Gänsebraten – ein Klassiker damals wie heute
Der Gänsebraten gehört einfach zum Weihnachtsfest wie Lametta oder Lebkuchen. Dabei gibt kaum etwas, was so schwierig in der Zubereitung ist und so schwer im Magen liegt, wie eine gefüllte Gans.
Gänsebraten Anno 1875
Ich besitze ein sehr altes Kochbuch, besser gesagt eine Art Ratgeber.

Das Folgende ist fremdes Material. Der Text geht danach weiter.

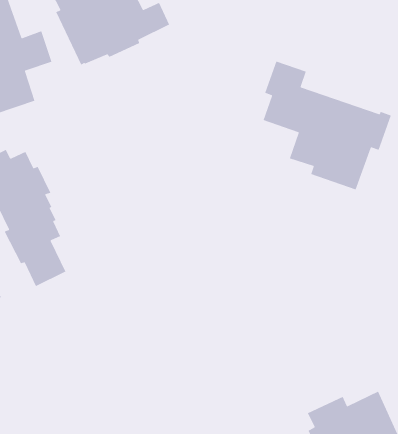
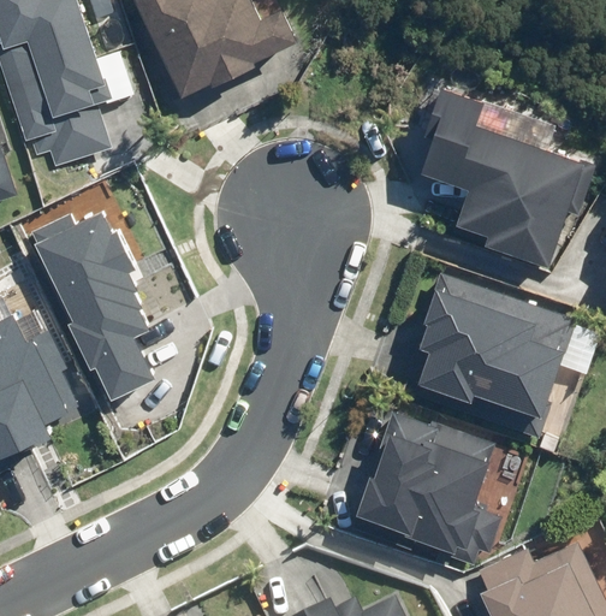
building: none -> [414,272,574,438]
building: none -> [352,413,503,553]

Geschrieben von einer Gutsherrin im Jahre 1875. In einem Kapitel beschreibt die gute Frau was alles zu einem Weihnachtsessen gehört. Da gibt es die selbstgemachten Klöße, den Rotkohl und einen “Hoppel-Poppel”, ein heißes Getränk mit Schnaps und Eiern. Und natürlich auch den Gänsebraten. Die Gans kam natürlich nicht aus der Tiefkühltruhe, sondern wurde gemästet, geschlachtet, gerupft, gefüllt und fünf (5!!!) Stunden lang beschmort. Von den riesigen Mengen Butter für die Geschmacksverbesserung mal ganz zu schweigen.
Gänsebraten Anno 2008
Heute kommen die Gänse aus Ungarn (wo sie fleißig gestopft werden….) und liegen ausgenommen und verpackt im Supermarkt. Man muss sie nur noch mit Äpfeln oder Kastanien füllen und immer noch ein paar Stündchen schmoren. Umständlich ist das immer noch und fett wie eh und je. Trotzdem ist eine Gans immer noch die Nummer 1 auf der Essenswunschliste zu Weihnachten. Warum eigentlich? Tradition, was sonst! Eine Gans gehört eben dazu.
Warum nicht mal Truthahn?
Engländer und Amerikaner leben zu Weihnachten gesünder. Sie essen Truthahn. In Deutschland nennt man diese eher häßlichen Tiere Puter. Ein Truthahn hat nur die Hälfte der Kalorien, die eine Gans hat. Er hat mehr Vitamine und viel weniger Fett. Pute ist so trocken, jammern viele. Stimmt nicht. Wenn ein Truthahn richtig zubereitet wird, dann bleibt er saftig und zart. Statt Rotkohl frische Salate dazu und wem die selbstgemachten Klöße zu umständlich sind, der nimmt Kroketten aus dem Backofen.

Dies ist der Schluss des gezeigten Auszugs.